Chiampagne

The delicate and refreshing flavour of high mountain tea from Nepal gets a cult following abroad

Photos: Gopen Rai

The subtle aroma and lingering taste of Himalayan tea has created a new international market with big potential for exporting high value leaves from Nepal. Several Nepali growers are exporting this sophisticated product range that needs much greater quality control and care than normal teas.

More than 80% of the tea Nepal exports is still the traditional CTC variety with brands like Tokla and Muna, or mediocre teas sold in India to be re-exported as Darjeeling. However, a growing segment of the market is now dominated by specialty or orthodox teas.

This coincides with the lenghty effort to brand Nepali tea, and put it on the map of the tea world like Sri Lanka did with Ceylon and India with Darjeeling. Nepal’s Rakura is trying to establish the Nepal brand with sustainability, longterm strategic planning and a mission to make tea from Nepal famous worldwide.

“Through Rakura, we are pushing the market with a similar approach to international tea brands,” says Neeraj Rathi, one of two brothers who own and run Rakura.

**Entries shown:**
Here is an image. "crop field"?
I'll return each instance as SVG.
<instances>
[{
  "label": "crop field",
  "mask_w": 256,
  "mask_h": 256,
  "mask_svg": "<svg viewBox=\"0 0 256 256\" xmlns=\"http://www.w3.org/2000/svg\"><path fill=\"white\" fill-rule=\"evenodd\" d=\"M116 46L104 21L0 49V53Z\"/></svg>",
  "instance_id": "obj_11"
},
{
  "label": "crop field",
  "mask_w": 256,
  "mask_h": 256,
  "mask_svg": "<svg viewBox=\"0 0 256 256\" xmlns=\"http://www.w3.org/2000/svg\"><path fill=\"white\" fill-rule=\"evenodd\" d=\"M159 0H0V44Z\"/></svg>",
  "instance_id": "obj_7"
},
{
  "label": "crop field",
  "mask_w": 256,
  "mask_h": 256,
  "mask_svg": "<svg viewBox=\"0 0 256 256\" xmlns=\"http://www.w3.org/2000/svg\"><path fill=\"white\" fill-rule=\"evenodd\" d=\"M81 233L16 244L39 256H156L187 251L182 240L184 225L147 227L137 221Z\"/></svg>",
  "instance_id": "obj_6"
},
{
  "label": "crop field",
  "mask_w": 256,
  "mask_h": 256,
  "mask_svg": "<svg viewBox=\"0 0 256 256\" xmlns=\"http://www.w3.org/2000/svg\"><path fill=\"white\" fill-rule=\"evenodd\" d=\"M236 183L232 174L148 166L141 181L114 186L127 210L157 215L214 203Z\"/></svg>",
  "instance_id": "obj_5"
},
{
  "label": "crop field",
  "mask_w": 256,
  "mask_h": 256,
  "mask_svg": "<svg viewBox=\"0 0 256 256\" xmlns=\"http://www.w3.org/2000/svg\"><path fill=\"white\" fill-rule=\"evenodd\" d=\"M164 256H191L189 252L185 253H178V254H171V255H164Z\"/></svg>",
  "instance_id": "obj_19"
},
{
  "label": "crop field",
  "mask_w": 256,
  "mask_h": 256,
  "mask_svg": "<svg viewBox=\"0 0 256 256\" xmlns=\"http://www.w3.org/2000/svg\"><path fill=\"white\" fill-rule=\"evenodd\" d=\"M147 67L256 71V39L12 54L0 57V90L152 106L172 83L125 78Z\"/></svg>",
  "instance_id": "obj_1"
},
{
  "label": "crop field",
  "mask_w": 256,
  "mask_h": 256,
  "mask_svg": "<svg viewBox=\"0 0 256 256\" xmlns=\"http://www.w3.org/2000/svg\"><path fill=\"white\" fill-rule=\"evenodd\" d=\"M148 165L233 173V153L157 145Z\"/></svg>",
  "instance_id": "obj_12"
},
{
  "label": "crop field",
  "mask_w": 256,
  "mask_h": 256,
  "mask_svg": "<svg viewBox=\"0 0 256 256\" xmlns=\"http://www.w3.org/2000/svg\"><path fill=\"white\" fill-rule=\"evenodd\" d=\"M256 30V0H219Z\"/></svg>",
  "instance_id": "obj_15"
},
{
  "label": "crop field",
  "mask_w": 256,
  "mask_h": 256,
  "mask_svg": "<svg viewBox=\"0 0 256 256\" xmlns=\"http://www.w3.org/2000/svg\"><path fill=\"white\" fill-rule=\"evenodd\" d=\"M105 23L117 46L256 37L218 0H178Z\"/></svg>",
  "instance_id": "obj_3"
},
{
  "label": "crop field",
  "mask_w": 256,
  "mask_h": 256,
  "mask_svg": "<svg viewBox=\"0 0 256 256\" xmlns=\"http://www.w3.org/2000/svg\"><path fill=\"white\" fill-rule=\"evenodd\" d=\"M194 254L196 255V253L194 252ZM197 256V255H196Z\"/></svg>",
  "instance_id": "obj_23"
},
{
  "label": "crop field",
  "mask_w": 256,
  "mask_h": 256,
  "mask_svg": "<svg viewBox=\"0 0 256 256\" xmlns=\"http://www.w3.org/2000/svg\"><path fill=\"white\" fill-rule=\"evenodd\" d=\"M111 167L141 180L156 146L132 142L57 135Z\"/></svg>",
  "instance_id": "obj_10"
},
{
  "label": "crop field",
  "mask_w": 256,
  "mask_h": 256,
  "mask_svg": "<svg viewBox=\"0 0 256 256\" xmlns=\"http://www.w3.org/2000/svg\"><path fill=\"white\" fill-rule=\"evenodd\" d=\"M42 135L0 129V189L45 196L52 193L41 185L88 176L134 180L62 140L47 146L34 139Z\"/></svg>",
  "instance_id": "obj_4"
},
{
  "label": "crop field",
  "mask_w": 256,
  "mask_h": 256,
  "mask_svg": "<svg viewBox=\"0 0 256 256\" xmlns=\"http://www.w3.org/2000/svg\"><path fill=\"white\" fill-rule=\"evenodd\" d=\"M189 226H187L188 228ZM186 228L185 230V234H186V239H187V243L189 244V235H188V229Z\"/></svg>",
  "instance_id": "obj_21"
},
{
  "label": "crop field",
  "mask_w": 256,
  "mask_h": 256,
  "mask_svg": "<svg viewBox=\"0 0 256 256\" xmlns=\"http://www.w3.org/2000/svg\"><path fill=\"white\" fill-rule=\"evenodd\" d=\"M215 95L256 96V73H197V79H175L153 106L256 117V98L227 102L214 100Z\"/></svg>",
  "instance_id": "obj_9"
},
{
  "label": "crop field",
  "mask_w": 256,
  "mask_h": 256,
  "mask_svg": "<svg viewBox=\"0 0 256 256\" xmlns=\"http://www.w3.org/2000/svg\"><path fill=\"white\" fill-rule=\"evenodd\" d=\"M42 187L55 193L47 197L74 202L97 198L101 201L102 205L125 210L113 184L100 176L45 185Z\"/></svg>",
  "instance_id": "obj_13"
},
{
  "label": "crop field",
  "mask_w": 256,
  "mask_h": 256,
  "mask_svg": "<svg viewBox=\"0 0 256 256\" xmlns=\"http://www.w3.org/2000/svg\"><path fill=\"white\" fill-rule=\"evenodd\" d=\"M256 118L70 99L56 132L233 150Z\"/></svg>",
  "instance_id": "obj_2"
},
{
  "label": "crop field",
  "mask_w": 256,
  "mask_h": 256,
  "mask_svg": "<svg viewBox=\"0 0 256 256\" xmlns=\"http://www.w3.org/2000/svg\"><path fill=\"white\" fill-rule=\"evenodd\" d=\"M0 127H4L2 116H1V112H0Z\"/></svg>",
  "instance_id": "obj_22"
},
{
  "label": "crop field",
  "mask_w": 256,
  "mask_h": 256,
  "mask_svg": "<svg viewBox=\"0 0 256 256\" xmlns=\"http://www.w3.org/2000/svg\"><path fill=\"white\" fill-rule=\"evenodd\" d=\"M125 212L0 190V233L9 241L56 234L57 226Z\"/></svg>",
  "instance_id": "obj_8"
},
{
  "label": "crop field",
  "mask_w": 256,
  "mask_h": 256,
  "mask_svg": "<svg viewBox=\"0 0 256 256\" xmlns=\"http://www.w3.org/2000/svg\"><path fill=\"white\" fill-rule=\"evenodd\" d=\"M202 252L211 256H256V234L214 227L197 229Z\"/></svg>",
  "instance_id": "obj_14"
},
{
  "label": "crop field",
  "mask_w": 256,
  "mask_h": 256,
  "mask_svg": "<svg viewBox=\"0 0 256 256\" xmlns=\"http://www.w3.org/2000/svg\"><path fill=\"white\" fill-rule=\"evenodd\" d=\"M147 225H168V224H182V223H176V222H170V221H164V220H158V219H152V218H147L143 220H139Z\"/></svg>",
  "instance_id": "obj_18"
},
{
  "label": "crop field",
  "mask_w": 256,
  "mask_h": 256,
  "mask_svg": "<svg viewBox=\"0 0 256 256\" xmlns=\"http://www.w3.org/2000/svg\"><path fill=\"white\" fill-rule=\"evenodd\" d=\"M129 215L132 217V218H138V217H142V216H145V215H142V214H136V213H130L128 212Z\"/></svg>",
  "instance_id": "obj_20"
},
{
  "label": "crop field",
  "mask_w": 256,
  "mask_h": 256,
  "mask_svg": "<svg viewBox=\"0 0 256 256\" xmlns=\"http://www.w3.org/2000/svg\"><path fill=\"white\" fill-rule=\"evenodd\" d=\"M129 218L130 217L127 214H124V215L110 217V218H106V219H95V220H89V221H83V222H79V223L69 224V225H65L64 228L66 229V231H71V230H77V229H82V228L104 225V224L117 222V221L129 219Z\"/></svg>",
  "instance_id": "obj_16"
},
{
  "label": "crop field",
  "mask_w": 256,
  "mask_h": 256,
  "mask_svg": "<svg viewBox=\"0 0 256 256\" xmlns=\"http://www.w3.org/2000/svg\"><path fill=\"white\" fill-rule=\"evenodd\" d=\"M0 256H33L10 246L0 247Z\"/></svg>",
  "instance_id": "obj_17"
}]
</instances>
---
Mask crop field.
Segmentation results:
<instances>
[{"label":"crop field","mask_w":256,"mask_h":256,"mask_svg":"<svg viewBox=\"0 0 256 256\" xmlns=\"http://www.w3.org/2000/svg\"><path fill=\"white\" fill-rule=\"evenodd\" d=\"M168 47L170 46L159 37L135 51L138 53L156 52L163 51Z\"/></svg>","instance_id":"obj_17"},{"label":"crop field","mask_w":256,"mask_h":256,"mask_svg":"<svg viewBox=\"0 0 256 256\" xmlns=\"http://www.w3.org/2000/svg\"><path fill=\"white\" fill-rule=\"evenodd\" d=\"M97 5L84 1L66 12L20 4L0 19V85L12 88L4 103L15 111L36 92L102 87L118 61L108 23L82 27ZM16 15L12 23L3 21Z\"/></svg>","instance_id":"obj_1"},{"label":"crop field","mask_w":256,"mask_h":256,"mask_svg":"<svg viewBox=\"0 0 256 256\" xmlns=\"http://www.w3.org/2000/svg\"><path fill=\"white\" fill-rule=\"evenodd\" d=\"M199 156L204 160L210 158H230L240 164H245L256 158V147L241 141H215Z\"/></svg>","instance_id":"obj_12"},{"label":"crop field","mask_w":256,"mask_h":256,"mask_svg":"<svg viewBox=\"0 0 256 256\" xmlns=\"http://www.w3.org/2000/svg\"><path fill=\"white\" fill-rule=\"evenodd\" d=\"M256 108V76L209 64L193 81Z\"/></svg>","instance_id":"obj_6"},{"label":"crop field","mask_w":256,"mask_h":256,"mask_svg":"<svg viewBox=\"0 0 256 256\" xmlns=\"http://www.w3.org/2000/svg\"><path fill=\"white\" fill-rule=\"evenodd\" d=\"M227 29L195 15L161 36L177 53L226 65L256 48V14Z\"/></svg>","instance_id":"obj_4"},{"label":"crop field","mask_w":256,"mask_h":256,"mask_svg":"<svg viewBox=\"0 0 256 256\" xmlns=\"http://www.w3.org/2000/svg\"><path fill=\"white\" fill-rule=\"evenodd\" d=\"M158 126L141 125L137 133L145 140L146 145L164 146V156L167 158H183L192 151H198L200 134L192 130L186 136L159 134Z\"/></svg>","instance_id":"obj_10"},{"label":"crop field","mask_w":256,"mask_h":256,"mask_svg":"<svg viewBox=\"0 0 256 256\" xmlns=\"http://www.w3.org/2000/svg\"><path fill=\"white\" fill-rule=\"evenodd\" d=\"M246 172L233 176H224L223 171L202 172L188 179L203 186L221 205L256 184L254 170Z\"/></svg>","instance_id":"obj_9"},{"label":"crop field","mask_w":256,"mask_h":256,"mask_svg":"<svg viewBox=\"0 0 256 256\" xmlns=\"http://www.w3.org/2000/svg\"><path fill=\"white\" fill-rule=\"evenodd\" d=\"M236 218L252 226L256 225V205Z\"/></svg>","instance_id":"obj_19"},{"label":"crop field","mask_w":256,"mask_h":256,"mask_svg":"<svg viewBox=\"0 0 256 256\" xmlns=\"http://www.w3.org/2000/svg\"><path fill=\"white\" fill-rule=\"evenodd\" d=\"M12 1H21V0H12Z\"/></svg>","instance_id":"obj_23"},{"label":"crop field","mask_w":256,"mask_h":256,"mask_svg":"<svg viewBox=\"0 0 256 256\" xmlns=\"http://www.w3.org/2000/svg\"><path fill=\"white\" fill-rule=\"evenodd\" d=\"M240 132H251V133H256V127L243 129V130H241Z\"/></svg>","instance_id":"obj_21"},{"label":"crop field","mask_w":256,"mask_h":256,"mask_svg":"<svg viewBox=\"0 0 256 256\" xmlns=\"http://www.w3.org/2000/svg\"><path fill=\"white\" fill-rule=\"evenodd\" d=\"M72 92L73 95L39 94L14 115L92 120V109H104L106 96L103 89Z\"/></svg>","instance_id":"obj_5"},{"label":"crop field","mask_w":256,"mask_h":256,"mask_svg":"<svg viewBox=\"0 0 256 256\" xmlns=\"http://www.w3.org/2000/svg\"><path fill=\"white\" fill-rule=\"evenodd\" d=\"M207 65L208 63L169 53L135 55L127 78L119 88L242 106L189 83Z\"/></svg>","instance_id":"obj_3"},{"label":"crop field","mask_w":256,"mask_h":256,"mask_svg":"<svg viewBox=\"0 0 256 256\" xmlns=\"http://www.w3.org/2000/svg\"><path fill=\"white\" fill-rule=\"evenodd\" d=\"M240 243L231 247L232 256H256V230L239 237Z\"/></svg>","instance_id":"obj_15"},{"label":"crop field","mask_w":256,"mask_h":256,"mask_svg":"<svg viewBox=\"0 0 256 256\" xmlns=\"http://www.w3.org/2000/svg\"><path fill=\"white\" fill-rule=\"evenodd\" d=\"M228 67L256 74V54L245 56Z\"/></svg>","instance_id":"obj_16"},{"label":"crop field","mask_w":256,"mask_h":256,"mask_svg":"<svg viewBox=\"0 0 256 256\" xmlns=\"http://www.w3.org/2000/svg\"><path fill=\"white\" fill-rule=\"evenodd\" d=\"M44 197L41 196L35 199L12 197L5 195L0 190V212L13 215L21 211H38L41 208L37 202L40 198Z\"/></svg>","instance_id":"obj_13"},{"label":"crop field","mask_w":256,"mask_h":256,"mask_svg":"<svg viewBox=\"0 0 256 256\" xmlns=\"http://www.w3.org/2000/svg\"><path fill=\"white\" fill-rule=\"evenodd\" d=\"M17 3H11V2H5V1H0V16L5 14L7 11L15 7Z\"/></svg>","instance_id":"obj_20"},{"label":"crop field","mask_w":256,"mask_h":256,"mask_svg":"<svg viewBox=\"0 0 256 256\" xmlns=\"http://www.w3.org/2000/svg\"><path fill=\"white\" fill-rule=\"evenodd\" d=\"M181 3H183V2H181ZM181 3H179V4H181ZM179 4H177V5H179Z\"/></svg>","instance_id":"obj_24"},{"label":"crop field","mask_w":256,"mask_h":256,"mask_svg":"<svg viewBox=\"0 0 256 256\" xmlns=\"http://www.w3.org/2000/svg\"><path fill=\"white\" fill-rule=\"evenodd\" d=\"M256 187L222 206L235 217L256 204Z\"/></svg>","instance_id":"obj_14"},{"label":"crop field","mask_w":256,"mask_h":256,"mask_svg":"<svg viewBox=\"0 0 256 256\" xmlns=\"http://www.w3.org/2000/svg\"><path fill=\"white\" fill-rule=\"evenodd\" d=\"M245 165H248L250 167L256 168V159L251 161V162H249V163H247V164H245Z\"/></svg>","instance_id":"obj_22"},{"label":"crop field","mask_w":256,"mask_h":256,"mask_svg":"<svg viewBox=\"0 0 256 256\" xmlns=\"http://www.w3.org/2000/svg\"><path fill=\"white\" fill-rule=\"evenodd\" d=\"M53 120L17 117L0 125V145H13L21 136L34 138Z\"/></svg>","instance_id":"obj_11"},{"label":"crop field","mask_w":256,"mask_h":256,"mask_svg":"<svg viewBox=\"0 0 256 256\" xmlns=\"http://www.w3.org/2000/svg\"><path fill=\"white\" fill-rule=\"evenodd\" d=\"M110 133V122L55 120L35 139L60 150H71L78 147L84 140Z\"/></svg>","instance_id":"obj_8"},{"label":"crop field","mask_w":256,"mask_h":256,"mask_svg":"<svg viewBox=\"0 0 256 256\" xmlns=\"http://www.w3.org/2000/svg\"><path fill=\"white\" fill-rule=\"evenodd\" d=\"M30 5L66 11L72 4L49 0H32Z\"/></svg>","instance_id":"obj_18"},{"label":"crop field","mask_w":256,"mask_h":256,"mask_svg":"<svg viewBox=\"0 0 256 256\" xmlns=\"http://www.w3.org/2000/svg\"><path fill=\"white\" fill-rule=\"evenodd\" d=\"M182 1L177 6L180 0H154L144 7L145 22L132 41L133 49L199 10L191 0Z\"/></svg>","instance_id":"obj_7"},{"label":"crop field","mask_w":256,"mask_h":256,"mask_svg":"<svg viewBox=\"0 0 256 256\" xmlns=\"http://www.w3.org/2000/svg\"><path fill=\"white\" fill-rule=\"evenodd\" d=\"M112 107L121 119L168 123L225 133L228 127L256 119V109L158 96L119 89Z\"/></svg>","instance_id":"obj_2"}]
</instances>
* * *
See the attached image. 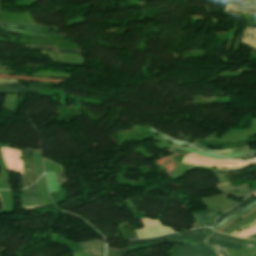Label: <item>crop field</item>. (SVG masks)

**Request:**
According to the article on Nepali tea above, what share of the tea Nepal exports is still the traditional CTC variety?

**Exercise response:**
More than 80%.